Yes, SBY has spoken quite clearly.yet his instructions seem to have been ignored, with impunity, as stated by the New York-based Human Rights Watch (HRW).
“Munir’s murder represents a return to the bad old days in Indonesia when independent activists faced the risk of personal injury or even death,” said Brad Adams, Asia director for Human Rights Watch. “Solving this case and bringing the killers and their sponsors to justice is a big test for President Yudhoyono’s government and its commitment to the rule of law.”

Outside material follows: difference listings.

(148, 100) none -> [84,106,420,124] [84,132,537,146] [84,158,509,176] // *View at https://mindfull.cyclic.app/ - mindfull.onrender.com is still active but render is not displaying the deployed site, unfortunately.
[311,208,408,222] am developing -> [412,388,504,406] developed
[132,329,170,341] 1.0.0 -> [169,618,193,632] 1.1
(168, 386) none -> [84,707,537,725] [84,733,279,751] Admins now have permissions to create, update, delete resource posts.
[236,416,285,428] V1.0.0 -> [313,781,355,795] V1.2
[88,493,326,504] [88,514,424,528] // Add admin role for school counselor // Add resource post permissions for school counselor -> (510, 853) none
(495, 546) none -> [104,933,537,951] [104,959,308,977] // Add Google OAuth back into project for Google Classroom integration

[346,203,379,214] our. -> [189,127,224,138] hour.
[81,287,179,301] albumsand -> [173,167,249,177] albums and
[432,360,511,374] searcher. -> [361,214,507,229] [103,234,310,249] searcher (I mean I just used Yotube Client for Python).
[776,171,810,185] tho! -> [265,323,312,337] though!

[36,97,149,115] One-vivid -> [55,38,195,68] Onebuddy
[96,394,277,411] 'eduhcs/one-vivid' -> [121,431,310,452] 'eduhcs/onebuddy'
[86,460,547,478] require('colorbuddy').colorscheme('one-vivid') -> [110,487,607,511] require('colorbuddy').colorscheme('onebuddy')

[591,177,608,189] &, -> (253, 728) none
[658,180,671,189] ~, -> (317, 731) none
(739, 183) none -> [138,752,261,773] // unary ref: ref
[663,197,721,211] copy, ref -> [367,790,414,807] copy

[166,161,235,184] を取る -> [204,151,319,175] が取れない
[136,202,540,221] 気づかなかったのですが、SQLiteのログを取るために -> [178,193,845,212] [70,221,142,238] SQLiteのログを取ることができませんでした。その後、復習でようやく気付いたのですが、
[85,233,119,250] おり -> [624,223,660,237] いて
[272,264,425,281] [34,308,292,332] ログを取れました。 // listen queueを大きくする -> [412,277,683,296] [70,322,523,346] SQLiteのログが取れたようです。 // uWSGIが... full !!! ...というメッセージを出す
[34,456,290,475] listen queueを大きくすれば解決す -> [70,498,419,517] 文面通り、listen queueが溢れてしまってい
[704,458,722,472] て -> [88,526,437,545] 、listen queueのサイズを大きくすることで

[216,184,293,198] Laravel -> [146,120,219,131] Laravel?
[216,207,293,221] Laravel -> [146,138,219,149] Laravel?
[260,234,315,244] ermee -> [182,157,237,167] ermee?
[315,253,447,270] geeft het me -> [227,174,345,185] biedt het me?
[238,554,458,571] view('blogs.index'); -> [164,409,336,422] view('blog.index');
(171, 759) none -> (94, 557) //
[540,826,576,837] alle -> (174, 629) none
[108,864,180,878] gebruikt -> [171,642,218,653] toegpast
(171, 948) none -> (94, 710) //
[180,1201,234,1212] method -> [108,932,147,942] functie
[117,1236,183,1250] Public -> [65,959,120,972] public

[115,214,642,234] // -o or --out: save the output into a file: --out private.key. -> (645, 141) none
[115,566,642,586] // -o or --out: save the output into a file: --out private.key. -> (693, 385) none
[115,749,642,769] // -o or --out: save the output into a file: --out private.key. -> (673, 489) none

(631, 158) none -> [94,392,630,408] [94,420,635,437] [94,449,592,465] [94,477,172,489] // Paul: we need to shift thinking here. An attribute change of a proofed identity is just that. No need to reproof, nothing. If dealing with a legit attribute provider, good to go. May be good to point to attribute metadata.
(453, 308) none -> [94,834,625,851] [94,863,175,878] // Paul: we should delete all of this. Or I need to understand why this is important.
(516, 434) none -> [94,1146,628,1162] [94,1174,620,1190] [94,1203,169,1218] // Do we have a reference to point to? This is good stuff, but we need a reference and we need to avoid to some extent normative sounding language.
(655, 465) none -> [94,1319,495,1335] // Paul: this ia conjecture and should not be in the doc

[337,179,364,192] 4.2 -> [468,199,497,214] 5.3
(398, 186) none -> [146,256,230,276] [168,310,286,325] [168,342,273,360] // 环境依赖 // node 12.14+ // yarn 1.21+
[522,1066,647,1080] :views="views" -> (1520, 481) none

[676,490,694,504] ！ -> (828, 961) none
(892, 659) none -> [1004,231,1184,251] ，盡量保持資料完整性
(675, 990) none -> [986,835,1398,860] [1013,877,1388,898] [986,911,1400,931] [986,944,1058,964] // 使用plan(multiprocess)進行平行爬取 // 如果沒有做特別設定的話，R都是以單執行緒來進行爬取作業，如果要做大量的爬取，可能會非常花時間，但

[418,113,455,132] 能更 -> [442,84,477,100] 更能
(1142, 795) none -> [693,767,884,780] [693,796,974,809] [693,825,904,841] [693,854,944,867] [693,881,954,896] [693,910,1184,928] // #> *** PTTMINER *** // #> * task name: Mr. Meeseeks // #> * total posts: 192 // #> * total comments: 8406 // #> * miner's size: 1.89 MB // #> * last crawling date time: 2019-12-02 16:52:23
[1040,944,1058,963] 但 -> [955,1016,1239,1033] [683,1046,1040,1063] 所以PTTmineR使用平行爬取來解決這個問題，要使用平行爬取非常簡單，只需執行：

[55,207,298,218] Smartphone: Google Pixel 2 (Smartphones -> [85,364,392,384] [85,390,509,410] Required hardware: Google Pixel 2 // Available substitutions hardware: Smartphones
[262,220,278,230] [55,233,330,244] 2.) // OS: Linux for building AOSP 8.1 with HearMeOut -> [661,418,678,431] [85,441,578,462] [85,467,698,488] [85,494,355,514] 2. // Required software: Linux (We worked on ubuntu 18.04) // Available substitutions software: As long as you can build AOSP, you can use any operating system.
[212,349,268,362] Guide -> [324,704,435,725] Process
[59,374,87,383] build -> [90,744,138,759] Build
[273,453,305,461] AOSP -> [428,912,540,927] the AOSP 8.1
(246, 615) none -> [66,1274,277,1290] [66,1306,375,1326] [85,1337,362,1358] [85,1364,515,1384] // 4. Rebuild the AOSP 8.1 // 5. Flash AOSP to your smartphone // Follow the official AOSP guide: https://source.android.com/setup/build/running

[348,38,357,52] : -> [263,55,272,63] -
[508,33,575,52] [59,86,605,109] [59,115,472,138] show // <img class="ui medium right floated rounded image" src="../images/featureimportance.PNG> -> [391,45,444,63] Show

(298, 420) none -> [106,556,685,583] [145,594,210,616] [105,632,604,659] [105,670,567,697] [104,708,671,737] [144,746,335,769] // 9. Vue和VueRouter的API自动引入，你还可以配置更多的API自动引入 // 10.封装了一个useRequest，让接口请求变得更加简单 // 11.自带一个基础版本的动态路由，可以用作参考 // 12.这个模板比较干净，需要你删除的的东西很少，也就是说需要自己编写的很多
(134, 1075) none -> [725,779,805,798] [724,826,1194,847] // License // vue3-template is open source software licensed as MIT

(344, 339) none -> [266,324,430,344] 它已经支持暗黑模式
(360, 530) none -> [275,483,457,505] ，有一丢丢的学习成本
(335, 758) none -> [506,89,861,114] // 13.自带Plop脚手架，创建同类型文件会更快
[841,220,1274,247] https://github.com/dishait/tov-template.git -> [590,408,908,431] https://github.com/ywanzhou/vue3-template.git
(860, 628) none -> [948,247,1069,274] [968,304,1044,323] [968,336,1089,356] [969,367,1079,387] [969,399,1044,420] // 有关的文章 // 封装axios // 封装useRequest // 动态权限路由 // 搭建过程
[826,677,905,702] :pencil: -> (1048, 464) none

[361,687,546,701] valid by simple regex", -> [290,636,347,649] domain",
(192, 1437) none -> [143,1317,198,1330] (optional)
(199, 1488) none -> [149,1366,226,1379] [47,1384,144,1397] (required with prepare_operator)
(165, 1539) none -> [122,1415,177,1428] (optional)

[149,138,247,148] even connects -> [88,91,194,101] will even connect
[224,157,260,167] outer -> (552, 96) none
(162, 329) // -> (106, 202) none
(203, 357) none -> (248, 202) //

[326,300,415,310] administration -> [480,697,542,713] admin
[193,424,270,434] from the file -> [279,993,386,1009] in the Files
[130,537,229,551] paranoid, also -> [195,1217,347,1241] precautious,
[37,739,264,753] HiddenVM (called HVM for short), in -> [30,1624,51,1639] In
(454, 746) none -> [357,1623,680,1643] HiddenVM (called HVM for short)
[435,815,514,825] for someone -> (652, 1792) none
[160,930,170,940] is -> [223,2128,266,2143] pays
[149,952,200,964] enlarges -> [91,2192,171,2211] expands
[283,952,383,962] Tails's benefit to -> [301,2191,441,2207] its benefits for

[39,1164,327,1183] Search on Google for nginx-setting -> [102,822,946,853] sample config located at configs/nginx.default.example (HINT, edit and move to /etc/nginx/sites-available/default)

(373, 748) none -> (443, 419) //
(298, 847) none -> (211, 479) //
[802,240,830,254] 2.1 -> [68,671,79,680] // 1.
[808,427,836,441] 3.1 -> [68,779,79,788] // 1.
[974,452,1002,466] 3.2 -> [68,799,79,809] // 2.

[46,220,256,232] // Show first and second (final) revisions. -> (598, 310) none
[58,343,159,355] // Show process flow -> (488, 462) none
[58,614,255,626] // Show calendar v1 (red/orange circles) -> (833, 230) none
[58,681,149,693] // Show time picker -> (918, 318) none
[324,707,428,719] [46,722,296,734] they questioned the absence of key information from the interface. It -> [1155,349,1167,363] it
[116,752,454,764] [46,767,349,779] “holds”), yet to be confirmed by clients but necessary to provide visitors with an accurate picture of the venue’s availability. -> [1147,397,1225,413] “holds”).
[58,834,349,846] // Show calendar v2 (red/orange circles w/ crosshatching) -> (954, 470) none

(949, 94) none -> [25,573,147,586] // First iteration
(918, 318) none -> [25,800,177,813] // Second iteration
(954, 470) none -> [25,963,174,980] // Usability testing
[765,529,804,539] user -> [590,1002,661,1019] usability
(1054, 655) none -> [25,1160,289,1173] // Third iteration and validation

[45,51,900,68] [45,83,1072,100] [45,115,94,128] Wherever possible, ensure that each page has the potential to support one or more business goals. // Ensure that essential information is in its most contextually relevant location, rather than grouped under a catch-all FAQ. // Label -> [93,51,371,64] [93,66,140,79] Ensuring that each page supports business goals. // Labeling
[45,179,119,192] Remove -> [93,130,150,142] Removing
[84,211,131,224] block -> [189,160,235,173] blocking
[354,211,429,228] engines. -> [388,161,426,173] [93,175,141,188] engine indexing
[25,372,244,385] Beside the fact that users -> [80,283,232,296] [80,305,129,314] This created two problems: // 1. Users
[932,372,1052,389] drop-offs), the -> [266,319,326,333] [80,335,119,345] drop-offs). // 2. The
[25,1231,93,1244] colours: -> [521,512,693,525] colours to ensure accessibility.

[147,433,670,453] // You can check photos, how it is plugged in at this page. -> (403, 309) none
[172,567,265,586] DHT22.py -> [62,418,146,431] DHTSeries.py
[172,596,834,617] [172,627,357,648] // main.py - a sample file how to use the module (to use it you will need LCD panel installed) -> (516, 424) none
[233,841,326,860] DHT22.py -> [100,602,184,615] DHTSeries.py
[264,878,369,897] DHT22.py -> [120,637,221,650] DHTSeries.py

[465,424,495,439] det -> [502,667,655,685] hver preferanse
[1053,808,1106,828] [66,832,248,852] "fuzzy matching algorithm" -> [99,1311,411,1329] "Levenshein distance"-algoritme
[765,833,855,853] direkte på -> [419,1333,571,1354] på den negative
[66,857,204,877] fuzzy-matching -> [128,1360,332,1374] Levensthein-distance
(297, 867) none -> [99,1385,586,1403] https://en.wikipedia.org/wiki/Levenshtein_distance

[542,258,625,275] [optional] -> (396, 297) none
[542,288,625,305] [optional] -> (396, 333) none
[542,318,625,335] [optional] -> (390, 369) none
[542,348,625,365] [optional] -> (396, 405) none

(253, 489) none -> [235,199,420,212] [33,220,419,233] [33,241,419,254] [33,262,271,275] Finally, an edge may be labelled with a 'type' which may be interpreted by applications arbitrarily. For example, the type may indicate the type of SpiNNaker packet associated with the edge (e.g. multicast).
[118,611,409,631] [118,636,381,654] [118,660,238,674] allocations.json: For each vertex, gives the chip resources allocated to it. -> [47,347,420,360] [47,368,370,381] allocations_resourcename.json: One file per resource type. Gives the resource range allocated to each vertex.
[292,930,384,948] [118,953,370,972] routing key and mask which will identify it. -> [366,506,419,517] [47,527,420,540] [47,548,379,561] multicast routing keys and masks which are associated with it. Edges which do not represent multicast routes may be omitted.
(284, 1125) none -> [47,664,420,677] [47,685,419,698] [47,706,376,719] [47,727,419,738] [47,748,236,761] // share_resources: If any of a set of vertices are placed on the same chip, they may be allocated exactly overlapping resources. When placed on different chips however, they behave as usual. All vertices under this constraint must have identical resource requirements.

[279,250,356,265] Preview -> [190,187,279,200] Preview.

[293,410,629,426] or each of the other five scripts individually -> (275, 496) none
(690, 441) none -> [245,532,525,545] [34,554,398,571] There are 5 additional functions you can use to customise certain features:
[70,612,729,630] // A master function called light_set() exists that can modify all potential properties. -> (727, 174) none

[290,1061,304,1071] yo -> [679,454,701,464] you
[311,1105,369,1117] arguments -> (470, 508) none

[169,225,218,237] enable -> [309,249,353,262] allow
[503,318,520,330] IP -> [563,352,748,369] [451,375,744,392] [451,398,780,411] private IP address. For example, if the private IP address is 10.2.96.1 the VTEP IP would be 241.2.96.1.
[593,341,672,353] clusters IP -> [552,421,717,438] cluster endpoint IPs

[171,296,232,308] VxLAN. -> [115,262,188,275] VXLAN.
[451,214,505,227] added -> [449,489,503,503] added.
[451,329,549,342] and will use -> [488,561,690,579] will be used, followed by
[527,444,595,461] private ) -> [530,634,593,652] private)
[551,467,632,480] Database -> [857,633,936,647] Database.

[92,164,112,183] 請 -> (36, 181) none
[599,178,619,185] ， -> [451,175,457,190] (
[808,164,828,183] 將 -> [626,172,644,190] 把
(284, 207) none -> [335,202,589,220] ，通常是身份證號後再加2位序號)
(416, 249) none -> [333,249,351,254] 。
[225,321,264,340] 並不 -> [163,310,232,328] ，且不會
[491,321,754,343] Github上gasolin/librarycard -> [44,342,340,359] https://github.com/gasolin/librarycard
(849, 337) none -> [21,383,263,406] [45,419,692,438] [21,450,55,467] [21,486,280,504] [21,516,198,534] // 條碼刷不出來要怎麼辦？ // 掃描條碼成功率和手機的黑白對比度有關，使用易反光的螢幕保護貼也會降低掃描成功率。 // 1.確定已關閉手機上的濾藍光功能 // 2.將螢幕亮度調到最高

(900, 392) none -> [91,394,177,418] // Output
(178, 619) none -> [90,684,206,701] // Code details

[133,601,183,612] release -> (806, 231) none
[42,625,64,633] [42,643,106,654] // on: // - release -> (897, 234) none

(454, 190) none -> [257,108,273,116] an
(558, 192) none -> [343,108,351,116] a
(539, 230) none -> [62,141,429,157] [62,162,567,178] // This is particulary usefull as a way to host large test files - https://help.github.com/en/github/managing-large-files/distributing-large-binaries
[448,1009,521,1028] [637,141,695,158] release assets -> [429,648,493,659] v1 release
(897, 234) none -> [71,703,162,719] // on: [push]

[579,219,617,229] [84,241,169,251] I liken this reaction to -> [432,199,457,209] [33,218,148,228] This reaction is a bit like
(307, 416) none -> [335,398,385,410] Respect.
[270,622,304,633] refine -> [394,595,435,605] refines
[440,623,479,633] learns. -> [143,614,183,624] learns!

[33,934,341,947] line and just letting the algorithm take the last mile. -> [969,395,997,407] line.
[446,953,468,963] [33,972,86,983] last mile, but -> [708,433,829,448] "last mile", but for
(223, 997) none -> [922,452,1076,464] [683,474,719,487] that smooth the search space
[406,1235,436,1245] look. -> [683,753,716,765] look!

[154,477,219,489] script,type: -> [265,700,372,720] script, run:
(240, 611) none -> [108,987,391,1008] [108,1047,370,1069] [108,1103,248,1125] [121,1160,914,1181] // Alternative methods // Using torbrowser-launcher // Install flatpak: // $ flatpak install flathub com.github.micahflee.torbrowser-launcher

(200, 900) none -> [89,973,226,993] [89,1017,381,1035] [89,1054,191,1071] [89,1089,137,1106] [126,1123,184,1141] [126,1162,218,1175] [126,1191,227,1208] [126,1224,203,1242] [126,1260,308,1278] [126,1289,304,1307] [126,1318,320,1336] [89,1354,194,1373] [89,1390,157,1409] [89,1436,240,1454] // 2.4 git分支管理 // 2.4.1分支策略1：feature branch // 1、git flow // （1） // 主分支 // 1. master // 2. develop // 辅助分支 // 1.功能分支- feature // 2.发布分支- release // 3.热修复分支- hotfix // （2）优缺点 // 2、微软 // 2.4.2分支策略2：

Human Rights Watch called on Indonesian President Susilo Bambang Yudhoyono to set up a high-level committee to audit the performance of the police investigation into Munir’s killing and establish why key recommendations and findings of the Presidential Fact-Finding Team have apparently been ignored. The Indonesian police and attorney general’s office continue to ignore evidence and recommendations submitted to them by a Presidential Fact Finding Team, which has implicated senior intelligence officers in involvement in the murder.
Further, “The Indonesian authorities must aggressively investigate threats against those seeking justice in Munir’s case to ensure that witnesses can come forward,” said Adams.
Human Rights Watch called on state prosecutors to drop a criminal defamation investigation against two prominent human rights activists who are members of the fact-finding team. General Hendropriyono, the former head of Indonesia’s State Intelligence Body (Badan Intelijen Negara, or BIN), filed charges against Usman Hamid of Kontras (Indonesia’s Commission for the Missing and Disappeared) and Rachland Nashidik of Imparsial. Both Kontras and Imparsial are human rights group with which Munir was associated.
“Criminal law should never be used against peaceful expression,” said Adams. “The cases against Usman Hamid and Rachland Nashidik are thinly veiled attempts to shut down the investigation into Munir?s murder.”
Intimidation? Such as is continuing in Papua where boys and girls are shot, knifed, kicked and beaten by gun butts, iron bars, wooden batons, fists, rubber hoses and chairs. Some are forced to chew and swallow condoms.
Eyewitnesses describe gang rapes in police stations, vehicles, barracks and other locations. Children are also routinely detained with adults in sordid police lockups and denied medical care.
Oh dear. If Munir were alive, he would certainly be taking the situation in Papua on board.
Someone who can and might, however, is the recently returned Sydney Jones. After more than a year of living in “exile” in Singapore, following her deportation from Indonesia by the administration of president Megawati Soekarnoputri, she has made a “stealthy” return to Indonesia and, indeed, been welcomed personally by SBY.
This suggests that his heart is in the right place, but his hands are still tied by the powers-that-continue-to-be.
He must demonstrate his authority. Everybody is aware that the State Intelligence Body bears some if not all the responsibility for Munir’s death. It says so in the report of the Presidential Fact Finding Team, a report that has yet to be released three month’s after the team’s mandate ended.
The world is watching you SBY. Release the report and damn the consequences. It is what your electorate wants and would be a fine legacy for Munir and all who continue to struggle for a life free from intimidation.